Page-level text extractions:
____________________

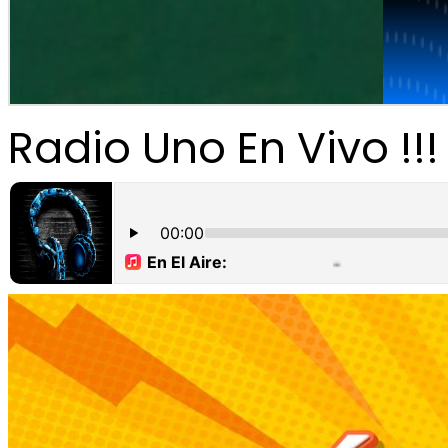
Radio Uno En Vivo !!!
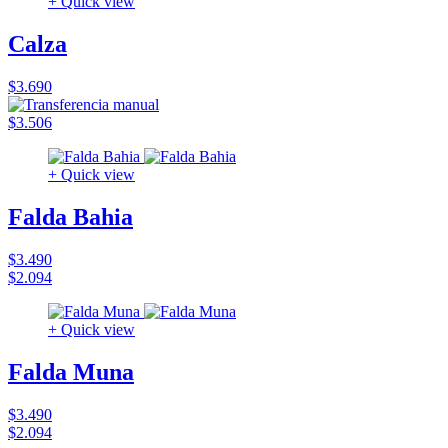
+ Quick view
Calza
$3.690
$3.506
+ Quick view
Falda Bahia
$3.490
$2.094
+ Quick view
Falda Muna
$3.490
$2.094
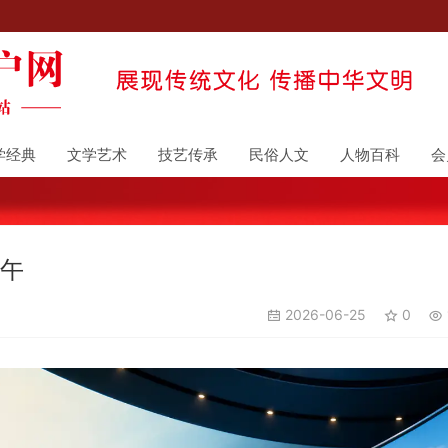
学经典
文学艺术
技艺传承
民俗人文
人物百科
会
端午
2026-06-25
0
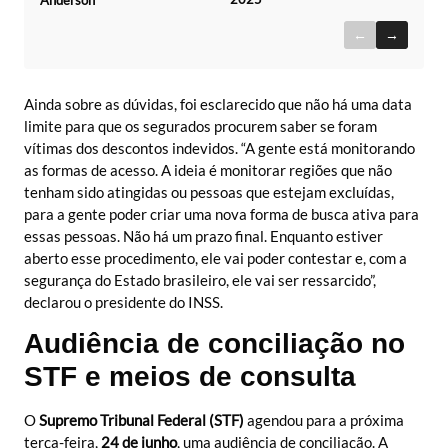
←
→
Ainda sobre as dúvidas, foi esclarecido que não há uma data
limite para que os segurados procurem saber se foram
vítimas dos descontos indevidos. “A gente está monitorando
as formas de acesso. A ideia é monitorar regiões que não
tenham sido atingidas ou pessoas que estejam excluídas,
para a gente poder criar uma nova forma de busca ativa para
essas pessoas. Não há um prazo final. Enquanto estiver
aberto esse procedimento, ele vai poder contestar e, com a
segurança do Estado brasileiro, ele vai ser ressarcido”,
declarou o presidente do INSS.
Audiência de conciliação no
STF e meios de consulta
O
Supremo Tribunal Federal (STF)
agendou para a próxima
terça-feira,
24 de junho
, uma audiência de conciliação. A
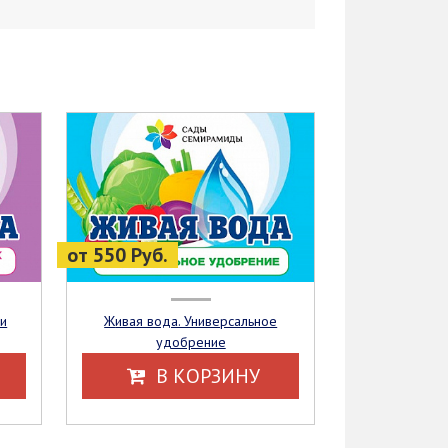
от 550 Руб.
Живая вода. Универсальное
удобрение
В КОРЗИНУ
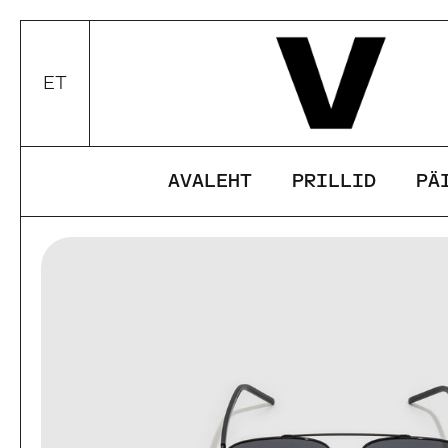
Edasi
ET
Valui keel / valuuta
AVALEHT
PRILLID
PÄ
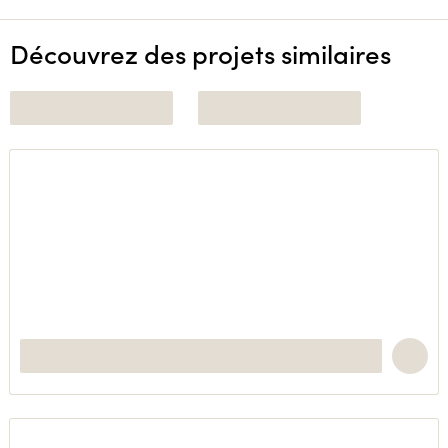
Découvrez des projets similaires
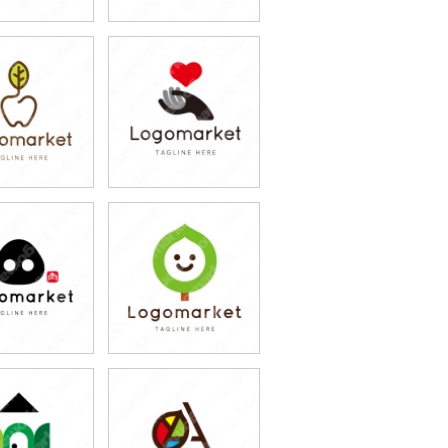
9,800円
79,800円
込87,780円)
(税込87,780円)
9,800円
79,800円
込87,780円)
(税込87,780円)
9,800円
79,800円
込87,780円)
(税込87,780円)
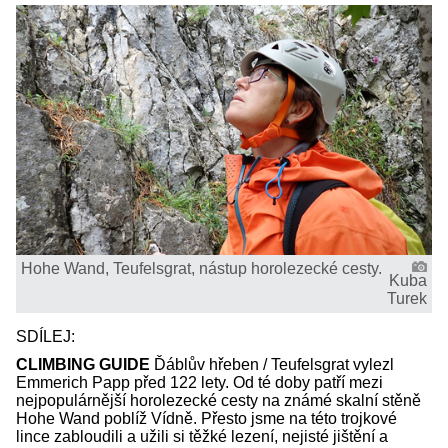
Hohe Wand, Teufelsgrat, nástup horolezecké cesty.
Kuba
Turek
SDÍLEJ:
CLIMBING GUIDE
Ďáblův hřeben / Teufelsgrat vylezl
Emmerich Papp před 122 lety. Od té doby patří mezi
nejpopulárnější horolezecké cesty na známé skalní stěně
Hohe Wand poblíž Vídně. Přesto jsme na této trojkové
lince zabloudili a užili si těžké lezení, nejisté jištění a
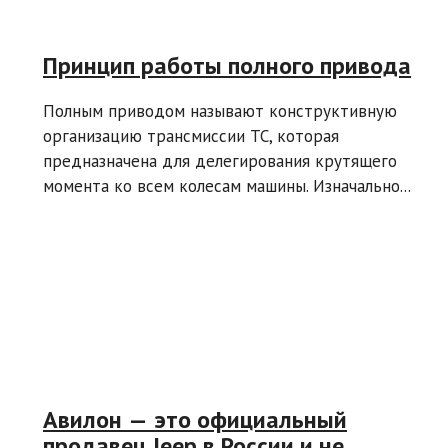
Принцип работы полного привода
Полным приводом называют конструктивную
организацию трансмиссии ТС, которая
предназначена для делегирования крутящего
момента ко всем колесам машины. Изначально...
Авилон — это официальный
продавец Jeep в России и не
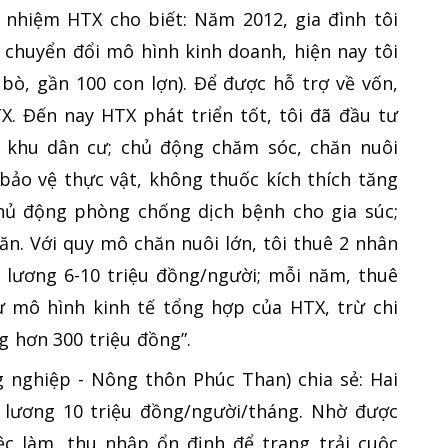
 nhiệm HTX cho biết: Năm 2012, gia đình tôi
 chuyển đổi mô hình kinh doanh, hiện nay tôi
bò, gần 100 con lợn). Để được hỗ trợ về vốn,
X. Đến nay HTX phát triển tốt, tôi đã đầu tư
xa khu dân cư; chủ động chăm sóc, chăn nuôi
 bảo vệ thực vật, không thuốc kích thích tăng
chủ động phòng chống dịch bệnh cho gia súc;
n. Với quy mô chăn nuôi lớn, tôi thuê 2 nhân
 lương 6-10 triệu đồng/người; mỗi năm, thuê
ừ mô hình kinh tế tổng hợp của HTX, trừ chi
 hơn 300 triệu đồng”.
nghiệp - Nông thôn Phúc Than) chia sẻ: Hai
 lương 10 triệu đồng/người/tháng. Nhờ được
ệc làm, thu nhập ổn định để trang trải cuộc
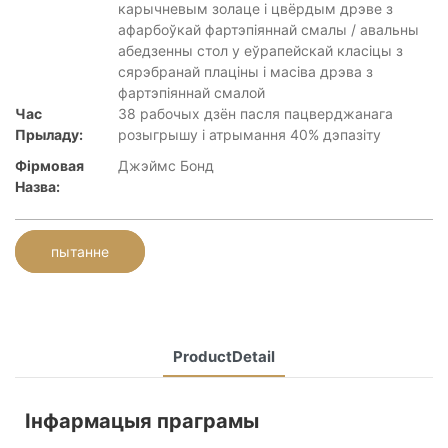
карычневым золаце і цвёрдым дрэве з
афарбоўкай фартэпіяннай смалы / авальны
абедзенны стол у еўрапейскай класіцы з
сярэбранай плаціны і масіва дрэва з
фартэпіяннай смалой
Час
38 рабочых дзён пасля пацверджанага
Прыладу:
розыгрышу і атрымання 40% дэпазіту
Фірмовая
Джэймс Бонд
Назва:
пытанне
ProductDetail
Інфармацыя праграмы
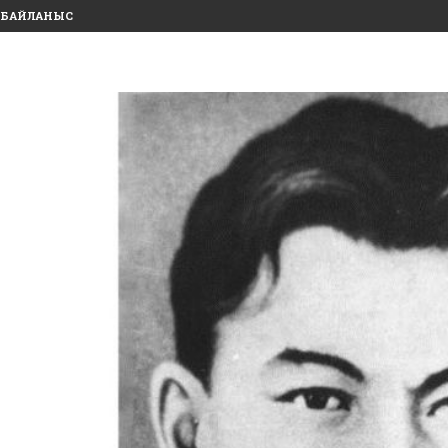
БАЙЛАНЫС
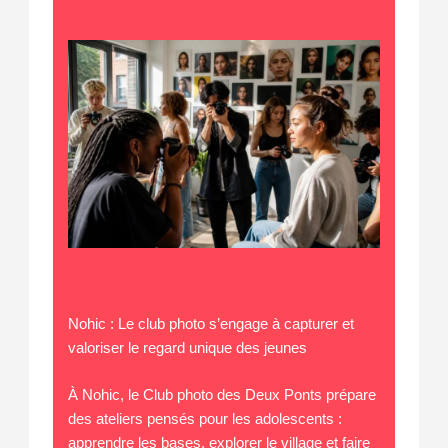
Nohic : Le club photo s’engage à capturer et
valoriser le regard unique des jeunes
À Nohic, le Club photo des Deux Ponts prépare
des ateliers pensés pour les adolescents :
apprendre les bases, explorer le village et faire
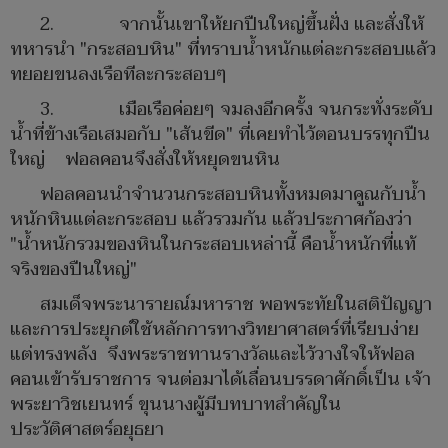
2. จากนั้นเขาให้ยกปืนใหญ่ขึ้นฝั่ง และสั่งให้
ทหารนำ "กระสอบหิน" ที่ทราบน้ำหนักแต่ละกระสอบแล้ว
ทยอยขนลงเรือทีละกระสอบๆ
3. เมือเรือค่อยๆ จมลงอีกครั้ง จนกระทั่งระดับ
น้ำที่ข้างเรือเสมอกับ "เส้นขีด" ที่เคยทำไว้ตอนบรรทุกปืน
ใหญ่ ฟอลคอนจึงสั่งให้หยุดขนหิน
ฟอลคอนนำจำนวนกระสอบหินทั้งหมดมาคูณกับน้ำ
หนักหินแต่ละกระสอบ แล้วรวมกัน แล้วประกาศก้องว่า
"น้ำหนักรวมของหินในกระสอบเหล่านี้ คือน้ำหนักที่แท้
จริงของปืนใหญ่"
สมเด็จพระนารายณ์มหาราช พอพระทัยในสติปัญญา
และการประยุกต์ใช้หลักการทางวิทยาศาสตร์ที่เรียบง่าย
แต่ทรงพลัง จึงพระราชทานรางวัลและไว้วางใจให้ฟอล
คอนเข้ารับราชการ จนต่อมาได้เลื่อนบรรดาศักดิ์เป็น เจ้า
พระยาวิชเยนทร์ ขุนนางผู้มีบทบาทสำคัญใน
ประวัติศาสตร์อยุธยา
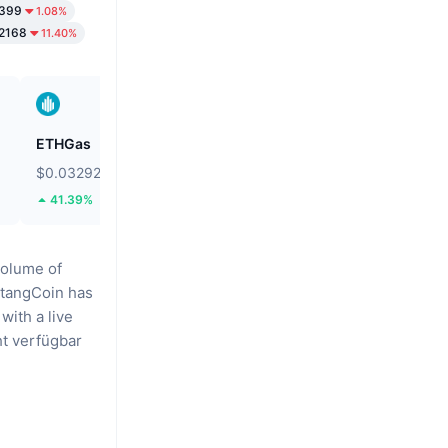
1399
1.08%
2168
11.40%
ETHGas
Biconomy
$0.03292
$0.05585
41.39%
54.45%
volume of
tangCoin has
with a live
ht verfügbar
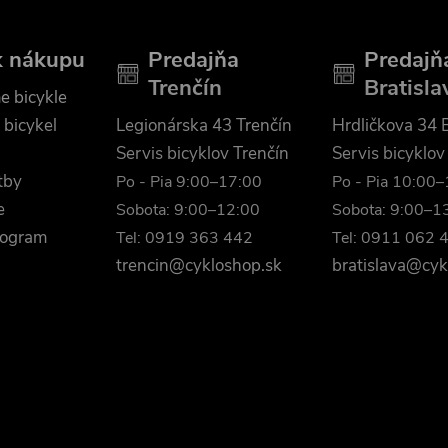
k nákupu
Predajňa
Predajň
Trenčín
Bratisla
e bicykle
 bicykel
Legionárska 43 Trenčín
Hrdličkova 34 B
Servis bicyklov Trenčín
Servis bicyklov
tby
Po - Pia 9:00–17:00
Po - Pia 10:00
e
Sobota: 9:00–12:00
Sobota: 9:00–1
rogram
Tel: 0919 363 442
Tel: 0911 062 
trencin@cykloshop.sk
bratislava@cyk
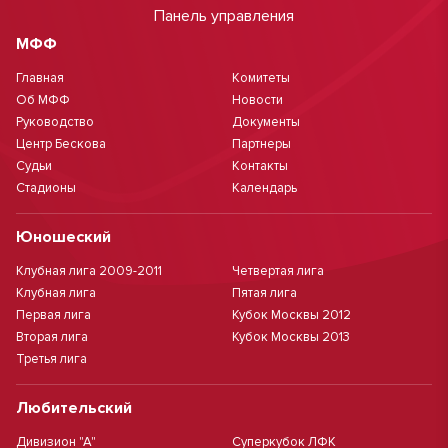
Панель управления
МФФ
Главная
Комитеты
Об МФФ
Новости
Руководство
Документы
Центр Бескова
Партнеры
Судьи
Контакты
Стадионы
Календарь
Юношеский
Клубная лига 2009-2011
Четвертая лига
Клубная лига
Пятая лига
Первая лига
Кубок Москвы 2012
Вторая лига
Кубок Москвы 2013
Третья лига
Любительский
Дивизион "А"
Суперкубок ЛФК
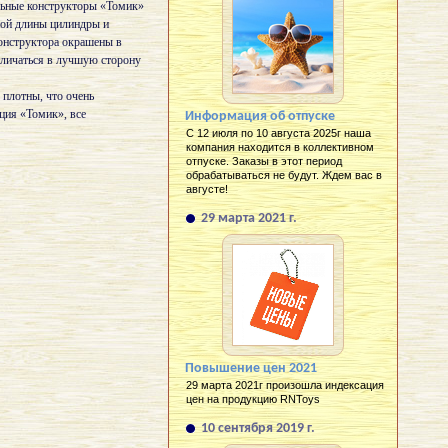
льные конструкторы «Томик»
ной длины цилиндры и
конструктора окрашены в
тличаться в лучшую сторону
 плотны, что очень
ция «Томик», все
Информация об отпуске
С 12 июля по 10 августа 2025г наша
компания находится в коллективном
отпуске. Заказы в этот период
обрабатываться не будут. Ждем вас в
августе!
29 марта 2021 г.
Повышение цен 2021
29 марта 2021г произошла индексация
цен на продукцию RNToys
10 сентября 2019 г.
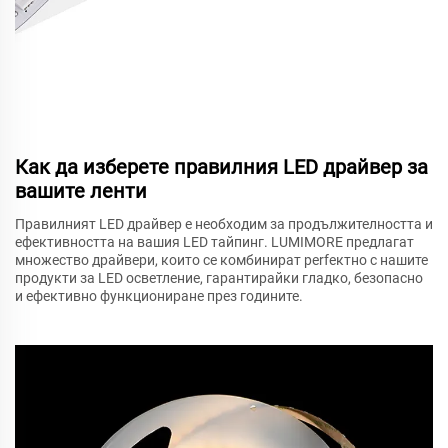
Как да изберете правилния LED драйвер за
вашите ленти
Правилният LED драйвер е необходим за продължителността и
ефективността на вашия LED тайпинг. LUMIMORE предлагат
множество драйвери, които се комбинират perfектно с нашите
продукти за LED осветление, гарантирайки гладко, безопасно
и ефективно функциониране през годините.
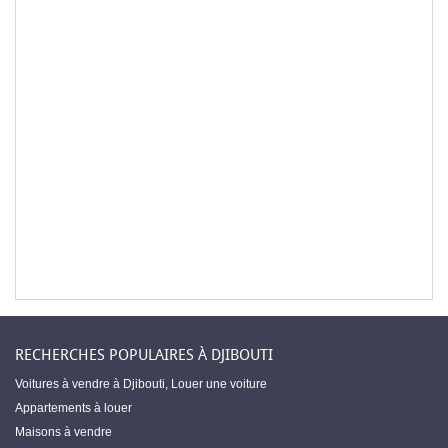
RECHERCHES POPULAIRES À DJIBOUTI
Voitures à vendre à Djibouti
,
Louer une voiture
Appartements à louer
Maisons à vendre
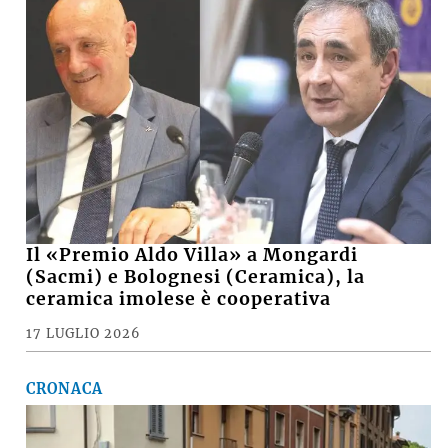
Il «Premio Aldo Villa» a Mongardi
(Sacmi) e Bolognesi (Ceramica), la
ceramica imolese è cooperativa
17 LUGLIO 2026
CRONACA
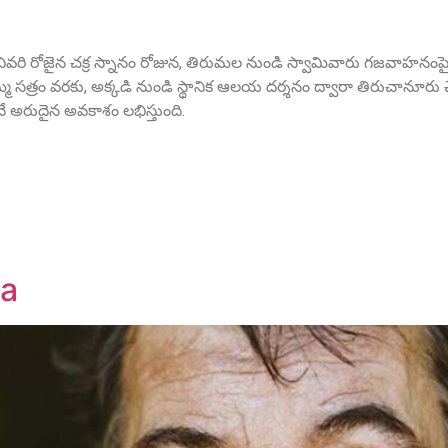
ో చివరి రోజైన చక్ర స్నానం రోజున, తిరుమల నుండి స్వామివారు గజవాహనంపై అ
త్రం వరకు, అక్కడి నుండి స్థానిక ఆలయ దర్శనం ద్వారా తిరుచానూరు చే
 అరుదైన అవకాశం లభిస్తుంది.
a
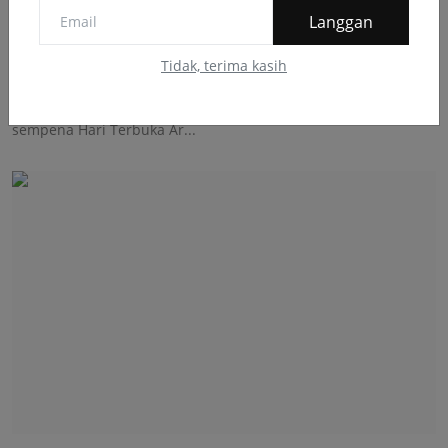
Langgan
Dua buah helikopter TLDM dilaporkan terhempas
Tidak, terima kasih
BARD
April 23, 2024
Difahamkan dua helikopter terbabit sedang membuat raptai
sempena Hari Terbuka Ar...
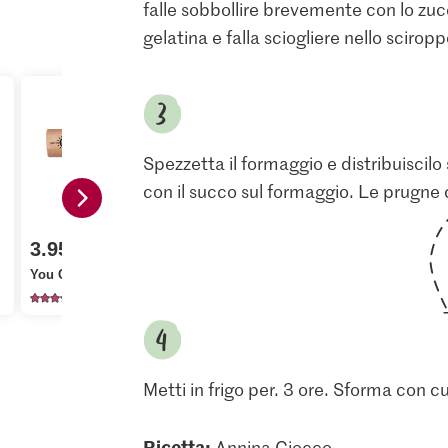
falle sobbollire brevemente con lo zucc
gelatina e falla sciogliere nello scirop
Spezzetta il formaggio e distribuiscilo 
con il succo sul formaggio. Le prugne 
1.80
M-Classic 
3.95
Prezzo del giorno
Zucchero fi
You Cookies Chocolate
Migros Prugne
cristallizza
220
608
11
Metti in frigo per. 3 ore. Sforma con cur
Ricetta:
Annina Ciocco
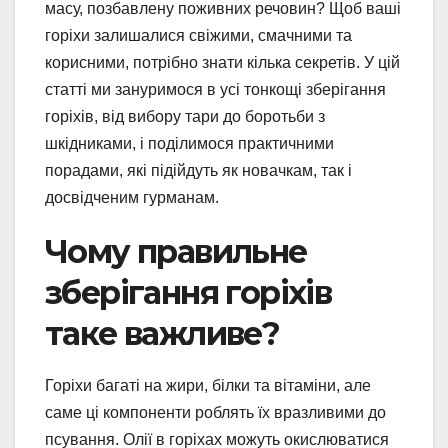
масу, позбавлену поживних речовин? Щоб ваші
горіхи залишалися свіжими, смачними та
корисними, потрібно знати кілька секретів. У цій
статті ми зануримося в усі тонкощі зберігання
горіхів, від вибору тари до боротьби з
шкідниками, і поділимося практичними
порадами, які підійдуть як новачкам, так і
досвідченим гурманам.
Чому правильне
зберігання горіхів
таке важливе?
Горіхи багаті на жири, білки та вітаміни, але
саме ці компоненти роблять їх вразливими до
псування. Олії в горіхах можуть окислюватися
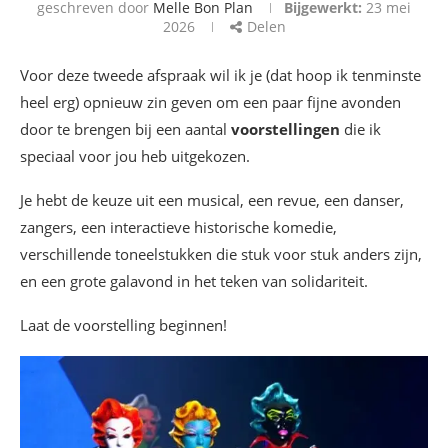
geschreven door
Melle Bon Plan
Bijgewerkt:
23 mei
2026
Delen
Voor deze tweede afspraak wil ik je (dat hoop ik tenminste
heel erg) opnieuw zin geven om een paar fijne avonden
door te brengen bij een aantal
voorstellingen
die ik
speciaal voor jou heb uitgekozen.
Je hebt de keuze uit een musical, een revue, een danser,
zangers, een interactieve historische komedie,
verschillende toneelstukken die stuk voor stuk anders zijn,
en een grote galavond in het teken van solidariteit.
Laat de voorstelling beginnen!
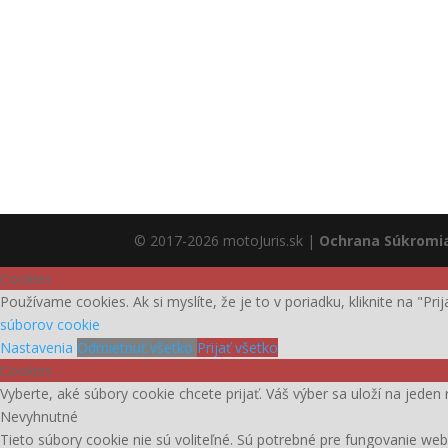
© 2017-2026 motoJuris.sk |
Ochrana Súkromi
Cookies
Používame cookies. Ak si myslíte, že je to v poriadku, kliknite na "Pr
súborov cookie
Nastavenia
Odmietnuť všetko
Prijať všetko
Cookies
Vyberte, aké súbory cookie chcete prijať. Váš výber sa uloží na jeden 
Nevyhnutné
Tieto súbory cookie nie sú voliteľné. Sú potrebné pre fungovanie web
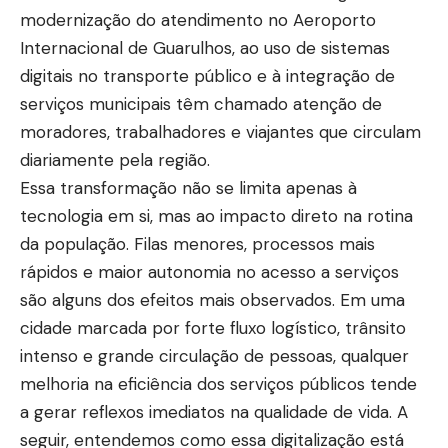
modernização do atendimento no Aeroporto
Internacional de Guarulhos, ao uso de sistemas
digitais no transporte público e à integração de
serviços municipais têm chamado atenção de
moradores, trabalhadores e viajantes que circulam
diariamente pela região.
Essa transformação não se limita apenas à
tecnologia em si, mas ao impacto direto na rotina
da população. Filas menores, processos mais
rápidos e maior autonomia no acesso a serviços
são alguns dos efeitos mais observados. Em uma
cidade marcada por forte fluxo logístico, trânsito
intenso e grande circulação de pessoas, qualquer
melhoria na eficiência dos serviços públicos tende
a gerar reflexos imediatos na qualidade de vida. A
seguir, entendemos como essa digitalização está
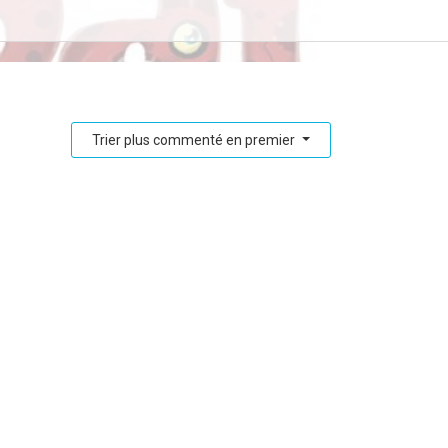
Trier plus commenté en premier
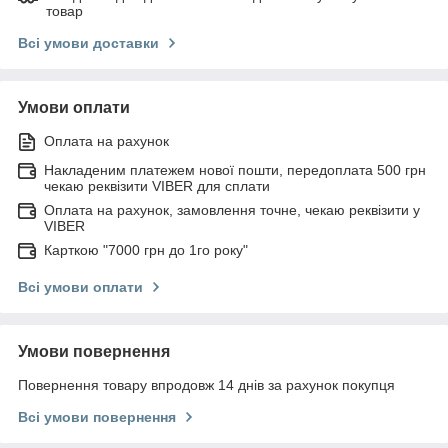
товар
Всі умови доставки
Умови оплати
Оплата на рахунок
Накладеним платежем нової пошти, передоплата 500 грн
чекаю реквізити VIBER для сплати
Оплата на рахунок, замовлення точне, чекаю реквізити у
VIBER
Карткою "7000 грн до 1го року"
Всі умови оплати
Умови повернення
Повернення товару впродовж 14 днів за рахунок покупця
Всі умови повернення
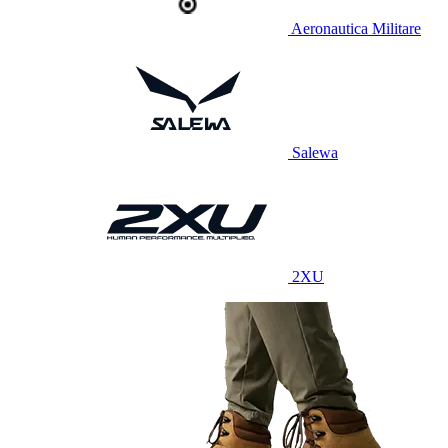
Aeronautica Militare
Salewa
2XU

____________________

## [Exercise requirements]
Find every line in the records above that contains the word "helikopter", treating case as significant, and copy each of those lines.

## [Your response]
Dua buah helikopter TLDM dilaporkan terhempas
Difahamkan dua helikopter terbabit sedang membuat raptai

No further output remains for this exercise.